The mood is tense in Kenya as the nation prepares to reprise its presidential election. The need for a repeated vote prompted Archbishop Justin Welby to take the somewhat unusual step of beginning a press conference with prayer.
At the first Primates’ Meeting in Ely in 1979, Archbishop Allen Johnston of New Zealand found himself working out how to respond to the crash of a local commercial airliner. During the second Primates’ Meeting, cross-border military clashes between two countries in the Southern Cone of South America left the primate of the area close to tears as he told the story.
This generation of primates represent areas of the world where there is acute food insecurity, where Christian minorities suffer persecution, where there is drought and flood because of climate change, and where civil wars cause large-scale displacement of people, and spill over into violence against women and children. It is a world of 65 million refugees and an estimated 40 million victims of modern slavery and human trafficking.
The Archbishop of Canterbury saw these crises as an opportunity to “return the Primates’ Meeting to what I think all of us have wanted it to be.”
The meeting’s final communiqué reflected themes of evangelism, peacebuilding, refugees, climate change, freedom of religion, and hunger.
For Archbishop Paul Kwong of Hong Kong, a veteran of six Primates’ Meetings, this was his “best yet.” For Archbishop Ole Sapit, new to Primates’ Meetings after 18 months in office, “the big thing was the presence of each other because we are a Communion and we are a Communion called as a witness in a broken world.” An emphasis on mission gave him “a lot of hope.”
The church, he said, must avoid being “narrow-minded” and show the world the “total gospel,” including responses to social need and holding national and church leaders accountable.
“The spirit here was what are the weighty issues that are facing the world?” he said. “We can’t allow ourselves not to listen to what is happening in the world around us.”
The primates have established a commission to address interfaith tensions. The Rt. Rev. Mouneer Anis, Bishop of Egypt with North Africa and the Horn of Africa, will chair the new group. He addressed the primates via video link from his diocese’s new media center. He has long-standing links with Muslim thinkers in a nation known for its persecution of Christians.
A new project was announced to empower spouses of bishops from resource-poor settings. Archbishop Sapit knows the value of such assistance. He was born in a remote part of Kenya and orphaned at an early age. He was the only member of his family to have an education, which the development agency World Vision made possible.

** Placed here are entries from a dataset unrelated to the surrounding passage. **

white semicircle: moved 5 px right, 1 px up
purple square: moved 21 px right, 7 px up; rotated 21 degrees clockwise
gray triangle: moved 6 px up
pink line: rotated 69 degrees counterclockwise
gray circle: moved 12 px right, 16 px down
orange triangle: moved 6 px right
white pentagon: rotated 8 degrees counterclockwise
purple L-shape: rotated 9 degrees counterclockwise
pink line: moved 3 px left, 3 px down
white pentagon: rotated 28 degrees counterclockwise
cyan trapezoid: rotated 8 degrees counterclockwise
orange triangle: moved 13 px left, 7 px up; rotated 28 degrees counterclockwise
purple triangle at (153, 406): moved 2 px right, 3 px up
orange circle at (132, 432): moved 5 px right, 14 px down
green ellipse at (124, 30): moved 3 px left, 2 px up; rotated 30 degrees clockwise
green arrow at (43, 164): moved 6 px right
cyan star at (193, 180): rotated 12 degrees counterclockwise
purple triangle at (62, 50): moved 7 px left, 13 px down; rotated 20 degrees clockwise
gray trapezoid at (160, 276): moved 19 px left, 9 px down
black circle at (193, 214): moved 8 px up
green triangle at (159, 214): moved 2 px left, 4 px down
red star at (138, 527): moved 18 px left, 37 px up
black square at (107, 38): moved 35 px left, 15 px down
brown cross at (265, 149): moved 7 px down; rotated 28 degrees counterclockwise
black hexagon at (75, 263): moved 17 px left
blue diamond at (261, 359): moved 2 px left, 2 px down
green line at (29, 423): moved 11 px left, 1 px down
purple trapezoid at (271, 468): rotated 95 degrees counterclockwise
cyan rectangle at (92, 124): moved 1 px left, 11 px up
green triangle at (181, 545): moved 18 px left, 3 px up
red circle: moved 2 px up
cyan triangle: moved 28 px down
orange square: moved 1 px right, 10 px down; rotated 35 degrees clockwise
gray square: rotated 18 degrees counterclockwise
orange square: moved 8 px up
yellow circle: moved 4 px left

His wife, he said, had no education whatever, but when he became a bishop, without any training she was thrust into leadership of church women’s work and “left to hold everything together” in his absences.
The project, which has practical support from Caroline Welby, will offer training in best business practices and leadership and will create support groups for isolated bishops’ wives.

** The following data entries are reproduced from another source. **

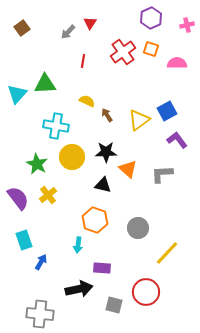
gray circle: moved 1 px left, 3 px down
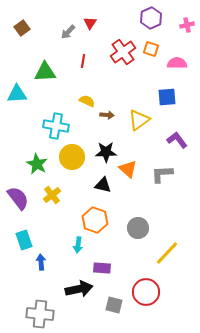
green triangle: moved 12 px up
cyan triangle: rotated 45 degrees clockwise
blue square: moved 14 px up; rotated 24 degrees clockwise
brown arrow: rotated 128 degrees clockwise
yellow cross: moved 4 px right
blue arrow: rotated 35 degrees counterclockwise
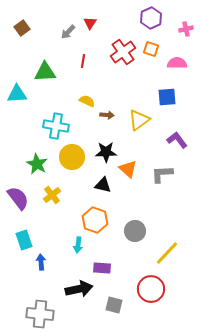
pink cross: moved 1 px left, 4 px down
gray circle: moved 3 px left, 3 px down
red circle: moved 5 px right, 3 px up
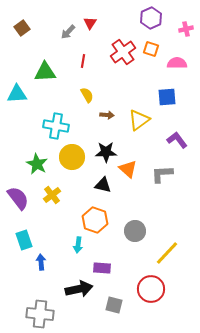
yellow semicircle: moved 6 px up; rotated 35 degrees clockwise
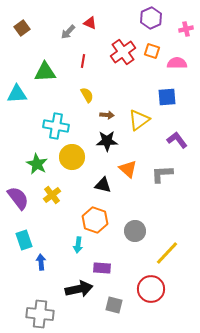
red triangle: rotated 40 degrees counterclockwise
orange square: moved 1 px right, 2 px down
black star: moved 1 px right, 11 px up
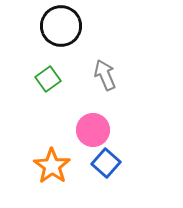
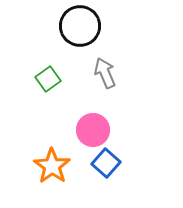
black circle: moved 19 px right
gray arrow: moved 2 px up
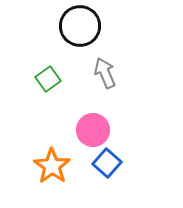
blue square: moved 1 px right
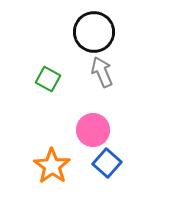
black circle: moved 14 px right, 6 px down
gray arrow: moved 3 px left, 1 px up
green square: rotated 25 degrees counterclockwise
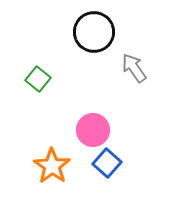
gray arrow: moved 32 px right, 4 px up; rotated 12 degrees counterclockwise
green square: moved 10 px left; rotated 10 degrees clockwise
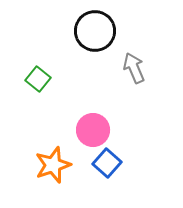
black circle: moved 1 px right, 1 px up
gray arrow: rotated 12 degrees clockwise
orange star: moved 1 px right, 1 px up; rotated 18 degrees clockwise
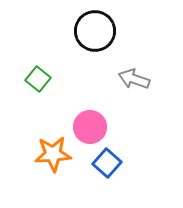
gray arrow: moved 11 px down; rotated 48 degrees counterclockwise
pink circle: moved 3 px left, 3 px up
orange star: moved 11 px up; rotated 15 degrees clockwise
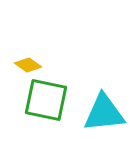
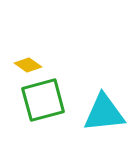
green square: moved 3 px left; rotated 27 degrees counterclockwise
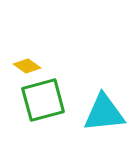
yellow diamond: moved 1 px left, 1 px down
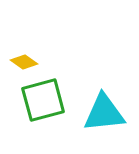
yellow diamond: moved 3 px left, 4 px up
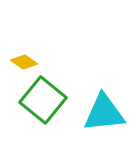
green square: rotated 36 degrees counterclockwise
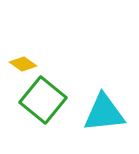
yellow diamond: moved 1 px left, 2 px down
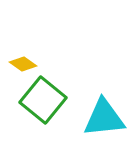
cyan triangle: moved 5 px down
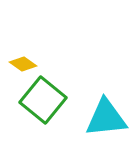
cyan triangle: moved 2 px right
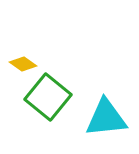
green square: moved 5 px right, 3 px up
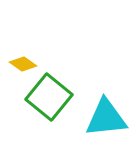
green square: moved 1 px right
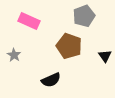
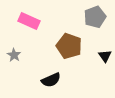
gray pentagon: moved 11 px right, 1 px down
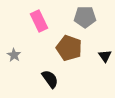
gray pentagon: moved 10 px left; rotated 20 degrees clockwise
pink rectangle: moved 10 px right; rotated 40 degrees clockwise
brown pentagon: moved 2 px down
black semicircle: moved 1 px left, 1 px up; rotated 102 degrees counterclockwise
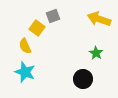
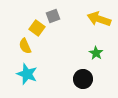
cyan star: moved 2 px right, 2 px down
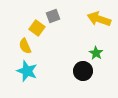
cyan star: moved 3 px up
black circle: moved 8 px up
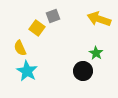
yellow semicircle: moved 5 px left, 2 px down
cyan star: rotated 10 degrees clockwise
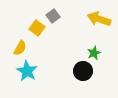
gray square: rotated 16 degrees counterclockwise
yellow semicircle: rotated 126 degrees counterclockwise
green star: moved 2 px left; rotated 16 degrees clockwise
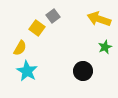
green star: moved 11 px right, 6 px up
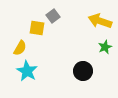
yellow arrow: moved 1 px right, 2 px down
yellow square: rotated 28 degrees counterclockwise
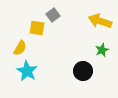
gray square: moved 1 px up
green star: moved 3 px left, 3 px down
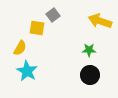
green star: moved 13 px left; rotated 24 degrees clockwise
black circle: moved 7 px right, 4 px down
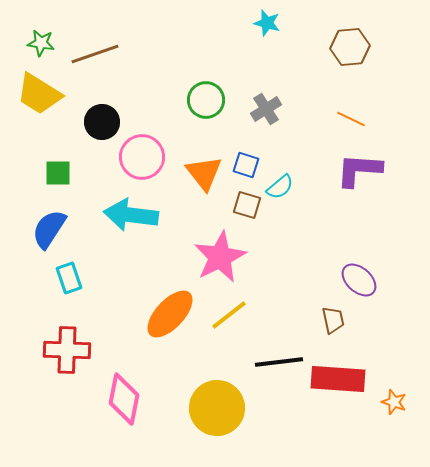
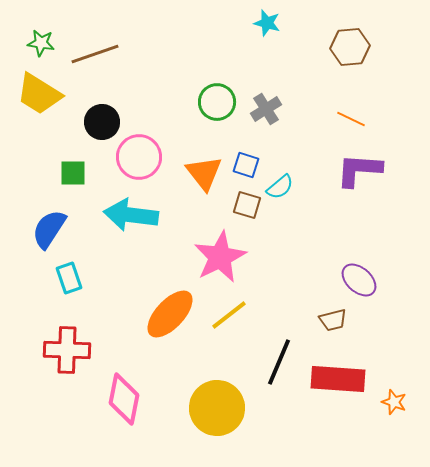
green circle: moved 11 px right, 2 px down
pink circle: moved 3 px left
green square: moved 15 px right
brown trapezoid: rotated 88 degrees clockwise
black line: rotated 60 degrees counterclockwise
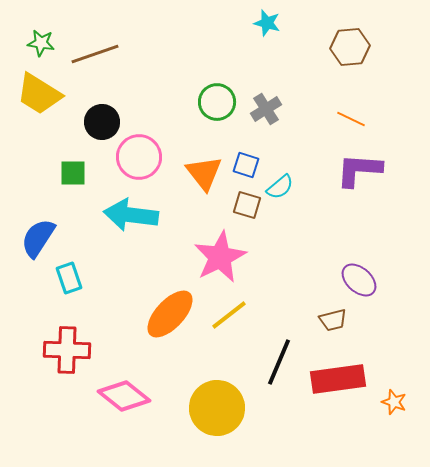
blue semicircle: moved 11 px left, 9 px down
red rectangle: rotated 12 degrees counterclockwise
pink diamond: moved 3 px up; rotated 63 degrees counterclockwise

Welby said the meeting heard heart-rending accounts of failures to deal properly with sexual abuse. On Oct. 6 a group representing abuse survivors held a vigil outside the meeting and met with some of Welby’s staff. He said there was a “legacy of failure” to protect vulnerable people and care for survivors.
Welby refused to name persons or places involved in cross-border interventions. There was, however, a call for a “season of repentance and renewal” on this vexed issue.
The primates left it to Archbishop Welby to decide whether they will meet again between now and the Lambeth Conference in 2020.